-- DATA TO USE follows --

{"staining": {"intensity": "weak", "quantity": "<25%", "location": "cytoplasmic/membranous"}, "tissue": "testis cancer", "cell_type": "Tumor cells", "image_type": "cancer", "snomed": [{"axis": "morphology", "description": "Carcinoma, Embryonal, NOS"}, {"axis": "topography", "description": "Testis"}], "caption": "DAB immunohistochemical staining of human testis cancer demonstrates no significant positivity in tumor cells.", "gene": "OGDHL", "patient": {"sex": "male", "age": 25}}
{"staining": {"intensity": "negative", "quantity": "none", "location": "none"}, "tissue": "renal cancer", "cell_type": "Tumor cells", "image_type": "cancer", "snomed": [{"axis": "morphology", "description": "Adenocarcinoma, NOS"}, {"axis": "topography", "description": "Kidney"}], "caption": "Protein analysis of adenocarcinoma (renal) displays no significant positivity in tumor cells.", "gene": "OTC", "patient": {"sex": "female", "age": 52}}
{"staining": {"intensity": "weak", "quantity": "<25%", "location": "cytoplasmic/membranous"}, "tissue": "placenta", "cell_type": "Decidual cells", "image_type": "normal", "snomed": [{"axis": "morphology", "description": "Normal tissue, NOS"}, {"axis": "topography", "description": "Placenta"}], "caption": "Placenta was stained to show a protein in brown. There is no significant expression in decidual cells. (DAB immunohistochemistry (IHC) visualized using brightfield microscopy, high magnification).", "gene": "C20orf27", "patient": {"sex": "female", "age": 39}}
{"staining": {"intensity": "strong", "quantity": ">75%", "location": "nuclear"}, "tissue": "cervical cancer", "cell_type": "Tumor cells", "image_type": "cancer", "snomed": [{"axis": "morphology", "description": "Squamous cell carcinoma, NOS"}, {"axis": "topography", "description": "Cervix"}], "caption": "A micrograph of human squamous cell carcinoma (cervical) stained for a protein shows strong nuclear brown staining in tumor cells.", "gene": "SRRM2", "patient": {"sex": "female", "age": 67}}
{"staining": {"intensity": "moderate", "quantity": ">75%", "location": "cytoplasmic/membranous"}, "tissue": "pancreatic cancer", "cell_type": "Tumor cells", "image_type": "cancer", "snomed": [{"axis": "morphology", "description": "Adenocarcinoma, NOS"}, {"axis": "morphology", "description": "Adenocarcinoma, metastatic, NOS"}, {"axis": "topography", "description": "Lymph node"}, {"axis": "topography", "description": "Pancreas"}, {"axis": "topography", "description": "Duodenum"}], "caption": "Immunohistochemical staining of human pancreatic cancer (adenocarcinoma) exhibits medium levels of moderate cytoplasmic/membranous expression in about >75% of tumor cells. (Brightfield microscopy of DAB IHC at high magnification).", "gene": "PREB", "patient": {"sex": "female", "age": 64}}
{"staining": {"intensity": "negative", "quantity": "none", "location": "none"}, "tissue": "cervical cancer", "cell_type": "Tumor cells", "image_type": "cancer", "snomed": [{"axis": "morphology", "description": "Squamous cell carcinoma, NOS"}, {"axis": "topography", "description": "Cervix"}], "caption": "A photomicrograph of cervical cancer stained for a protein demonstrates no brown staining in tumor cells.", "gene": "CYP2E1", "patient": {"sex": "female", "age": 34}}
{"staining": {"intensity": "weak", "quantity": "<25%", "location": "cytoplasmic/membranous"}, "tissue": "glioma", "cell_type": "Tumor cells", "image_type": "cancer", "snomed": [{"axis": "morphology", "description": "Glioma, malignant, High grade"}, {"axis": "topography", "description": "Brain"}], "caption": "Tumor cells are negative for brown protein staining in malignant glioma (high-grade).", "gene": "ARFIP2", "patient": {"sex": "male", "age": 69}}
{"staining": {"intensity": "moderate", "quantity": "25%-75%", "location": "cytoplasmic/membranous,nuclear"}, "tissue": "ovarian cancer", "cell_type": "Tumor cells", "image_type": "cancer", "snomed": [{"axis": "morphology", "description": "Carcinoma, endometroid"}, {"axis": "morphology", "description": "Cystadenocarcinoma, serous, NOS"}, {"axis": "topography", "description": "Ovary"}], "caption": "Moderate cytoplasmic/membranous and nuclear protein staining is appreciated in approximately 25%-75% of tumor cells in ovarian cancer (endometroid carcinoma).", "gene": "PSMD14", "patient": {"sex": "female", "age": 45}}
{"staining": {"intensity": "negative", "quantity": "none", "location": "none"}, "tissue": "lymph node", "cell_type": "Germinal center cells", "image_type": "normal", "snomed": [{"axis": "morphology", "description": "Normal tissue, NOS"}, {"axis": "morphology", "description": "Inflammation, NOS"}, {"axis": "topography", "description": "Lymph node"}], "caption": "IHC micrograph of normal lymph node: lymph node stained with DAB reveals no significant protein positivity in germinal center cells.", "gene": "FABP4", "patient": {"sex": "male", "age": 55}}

-- DATA TO USE concluded --

> _WORK REQUEST_: Return the records in full. Omit nothing.

> _SOLUTION_:
{"staining": {"intensity": "weak", "quantity": "<25%", "location": "cytoplasmic/membranous"}, "tissue": "testis cancer", "cell_type": "Tumor cells", "image_type": "cancer", "snomed": [{"axis": "morphology", "description": "Carcinoma, Embryonal, NOS"}, {"axis": "topography", "description": "Testis"}], "caption": "DAB immunohistochemical staining of human testis cancer demonstrates no significant positivity in tumor cells.", "gene": "OGDHL", "patient": {"sex": "male", "age": 25}}
{"staining": {"intensity": "negative", "quantity": "none", "location": "none"}, "tissue": "renal cancer", "cell_type": "Tumor cells", "image_type": "cancer", "snomed": [{"axis": "morphology", "description": "Adenocarcinoma, NOS"}, {"axis": "topography", "description": "Kidney"}], "caption": "Protein analysis of adenocarcinoma (renal) displays no significant positivity in tumor cells.", "gene": "OTC", "patient": {"sex": "female", "age": 52}}
{"staining": {"intensity": "weak", "quantity": "<25%", "location": "cytoplasmic/membranous"}, "tissue": "placenta", "cell_type": "Decidual cells", "image_type": "normal", "snomed": [{"axis": "morphology", "description": "Normal tissue, NOS"}, {"axis": "topography", "description": "Placenta"}], "caption": "Placenta was stained to show a protein in brown. There is no significant expression in decidual cells. (DAB immunohistochemistry (IHC) visualized using brightfield microscopy, high magnification).", "gene": "C20orf27", "patient": {"sex": "female", "age": 39}}
{"staining": {"intensity": "strong", "quantity": ">75%", "location": "nuclear"}, "tissue": "cervical cancer", "cell_type": "Tumor cells", "image_type": "cancer", "snomed": [{"axis": "morphology", "description": "Squamous cell carcinoma, NOS"}, {"axis": "topography", "description": "Cervix"}], "caption": "A micrograph of human squamous cell carcinoma (cervical) stained for a protein shows strong nuclear brown staining in tumor cells.", "gene": "SRRM2", "patient": {"sex": "female", "age": 67}}
{"staining": {"intensity": "moderate", "quantity": ">75%", "location": "cytoplasmic/membranous"}, "tissue": "pancreatic cancer", "cell_type": "Tumor cells", "image_type": "cancer", "snomed": [{"axis": "morphology", "description": "Adenocarcinoma, NOS"}, {"axis": "morphology", "description": "Adenocarcinoma, metastatic, NOS"}, {"axis": "topography", "description": "Lymph node"}, {"axis": "topography", "description": "Pancreas"}, {"axis": "topography", "description": "Duodenum"}], "caption": "Immunohistochemical staining of human pancreatic cancer (adenocarcinoma) exhibits medium levels of moderate cytoplasmic/membranous expression in about >75% of tumor cells. (Brightfield microscopy of DAB IHC at high magnification).", "gene": "PREB", "patient": {"sex": "female", "age": 64}}
{"staining": {"intensity": "negative", "quantity": "none", "location": "none"}, "tissue": "cervical cancer", "cell_type": "Tumor cells", "image_type": "cancer", "snomed": [{"axis": "morphology", "description": "Squamous cell carcinoma, NOS"}, {"axis": "topography", "description": "Cervix"}], "caption": "A photomicrograph of cervical cancer stained for a protein demonstrates no brown staining in tumor cells.", "gene": "CYP2E1", "patient": {"sex": "female", "age": 34}}
{"staining": {"intensity": "weak", "quantity": "<25%", "location": "cytoplasmic/membranous"}, "tissue": "glioma", "cell_type": "Tumor cells", "image_type": "cancer", "snomed": [{"axis": "morphology", "description": "Glioma, malignant, High grade"}, {"axis": "topography", "description": "Brain"}], "caption": "Tumor cells are negative for brown protein staining in malignant glioma (high-grade).", "gene": "ARFIP2", "patient": {"sex": "male", "age": 69}}
{"staining": {"intensity": "moderate", "quantity": "25%-75%", "location": "cytoplasmic/membranous,nuclear"}, "tissue": "ovarian cancer", "cell_type": "Tumor cells", "image_type": "cancer", "snomed": [{"axis": "morphology", "description": "Carcinoma, endometroid"}, {"axis": "morphology", "description": "Cystadenocarcinoma, serous, NOS"}, {"axis": "topography", "description": "Ovary"}], "caption": "Moderate cytoplasmic/membranous and nuclear protein staining is appreciated in approximately 25%-75% of tumor cells in ovarian cancer (endometroid carcinoma).", "gene": "PSMD14", "patient": {"sex": "female", "age": 45}}
{"staining": {"intensity": "negative", "quantity": "none", "location": "none"}, "tissue": "lymph node", "cell_type": "Germinal center cells", "image_type": "normal", "snomed": [{"axis": "morphology", "description": "Normal tissue, NOS"}, {"axis": "morphology", "description": "Inflammation, NOS"}, {"axis": "topography", "description": "Lymph node"}], "caption": "IHC micrograph of normal lymph node: lymph node stained with DAB reveals no significant protein positivity in germinal center cells.", "gene": "FABP4", "patient": {"sex": "male", "age": 55}}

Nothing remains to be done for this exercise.